Collected data:
▶
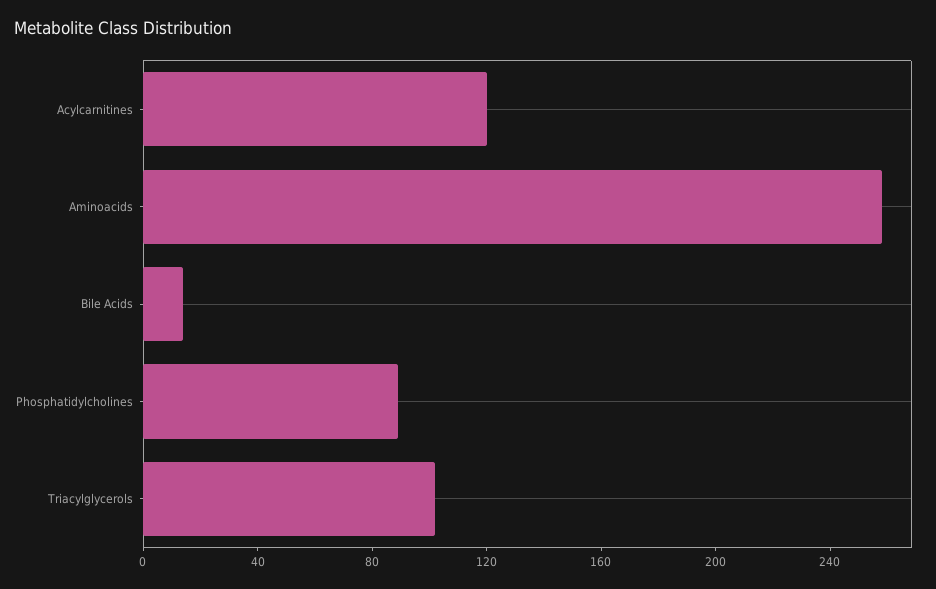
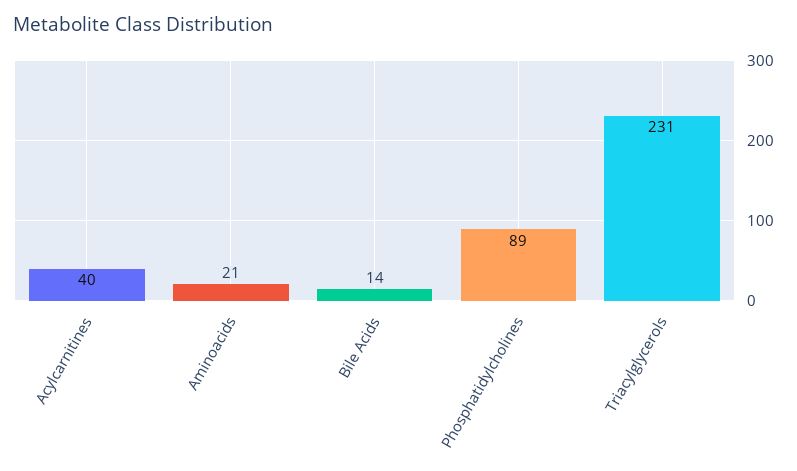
  {
-   "Acylcarnitines": 120,
+   "Acylcarnitines": 40,
-   "Aminoacids": 260,
+   "Aminoacids": 21,
    "Bile Acids": 14,
    "Phosphatidylcholines": 89,
-   "Triacylglycerols": 100
+   "Triacylglycerols": 231
  }

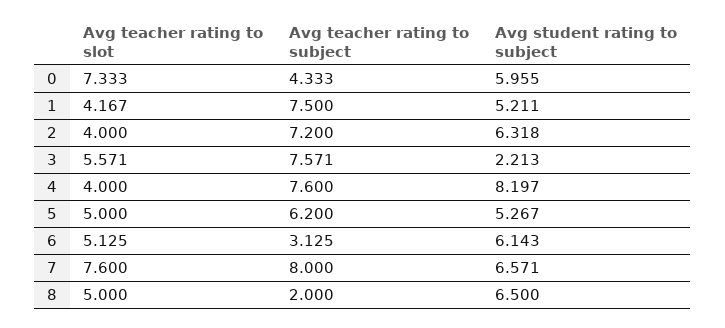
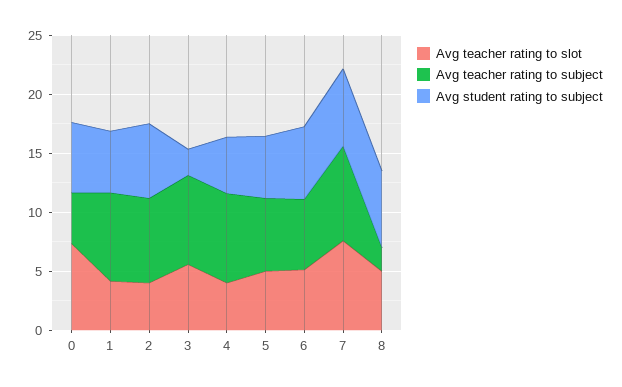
  {
    "Avg teacher rating to slot": {
      "0": 7.333,
      "1": 4.167,
      "2": 4,
      "3": 5.571,
      "4": 4,
      "5": 5,
      "6": 5.125,
      "7": 7.6,
      "8": 5
    },
    "Avg teacher rating to subject": {
      "0": 4.333,
      "1": 7.5,
      "2": 7.2,
      "3": 7.571,
      "4": 7.6,
      "5": 6.2,
-     "6": 3.125,
+     "6": 6,
      "7": 8,
      "8": 2
    },
    "Avg student rating to subject": {
      "0": 5.955,
      "1": 5.211,
      "2": 6.318,
      "3": 2.213,
-     "4": 8.197,
+     "4": 5,
      "5": 5.267,
      "6": 6.143,
      "7": 6.571,
      "8": 6.5
    }
  }

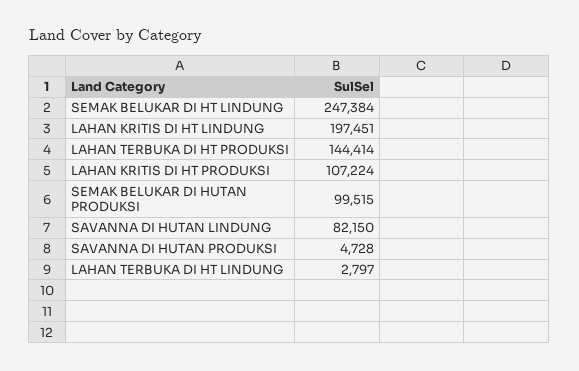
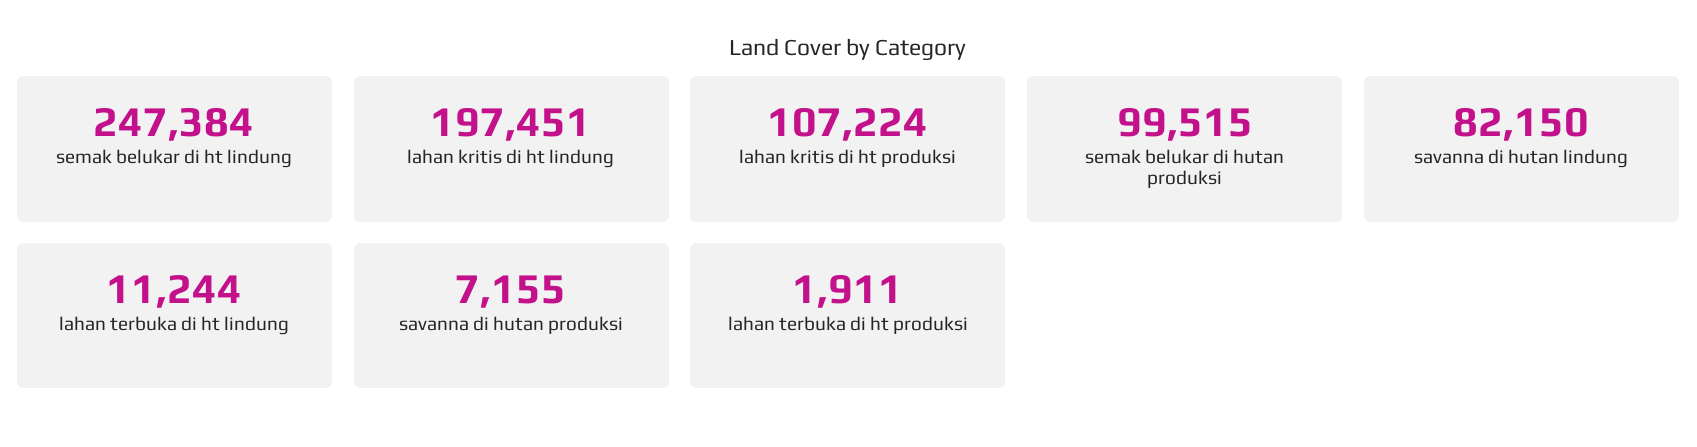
  {
    "SEMAK BELUKAR DI HT LINDUNG": 247384,
    "LAHAN KRITIS DI HT LINDUNG": 197451,
-   "LAHAN TERBUKA DI HT PRODUKSI": 144414,
+   "LAHAN TERBUKA DI HT PRODUKSI": 1911,
    "LAHAN KRITIS DI HT PRODUKSI": 107224,
    "SEMAK BELUKAR DI HUTAN PRODUKSI": 99515,
    "SAVANNA DI HUTAN LINDUNG": 82150,
-   "SAVANNA DI HUTAN PRODUKSI": 4728,
+   "SAVANNA DI HUTAN PRODUKSI": 7155,
-   "LAHAN TERBUKA DI HT LINDUNG": 2797
+   "LAHAN TERBUKA DI HT LINDUNG": 11244
  }

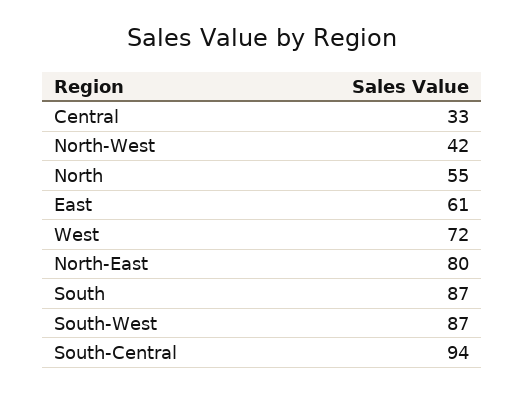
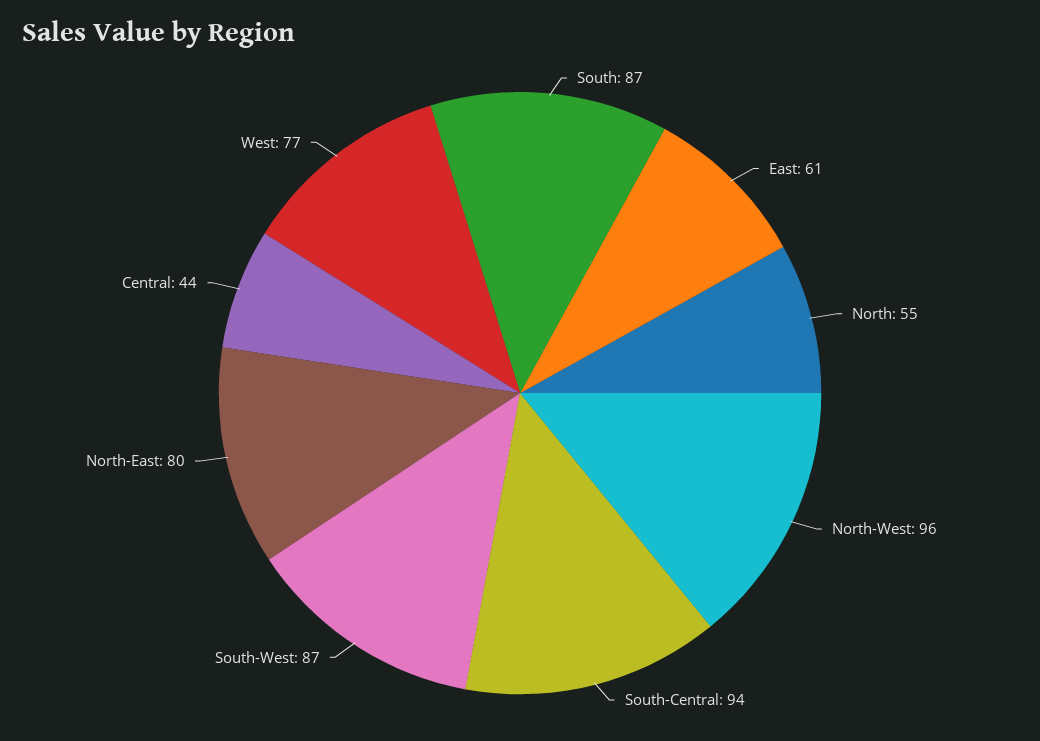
  {
-   "Central": 33,
+   "Central": 44,
-   "North-West": 42,
+   "North-West": 96,
    "North": 55,
    "East": 61,
-   "West": 72,
+   "West": 77,
    "North-East": 80,
    "South": 87,
    "South-West": 87,
    "South-Central": 94
  }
◀
### Activity
If a line above holds the string "LINDUNG", copy it out.

### Exercise answer
    "SEMAK BELUKAR DI HT LINDUNG": 247384,
    "LAHAN KRITIS DI HT LINDUNG": 197451,
    "SAVANNA DI HUTAN LINDUNG": 82150,
-   "LAHAN TERBUKA DI HT LINDUNG": 2797
+   "LAHAN TERBUKA DI HT LINDUNG": 11244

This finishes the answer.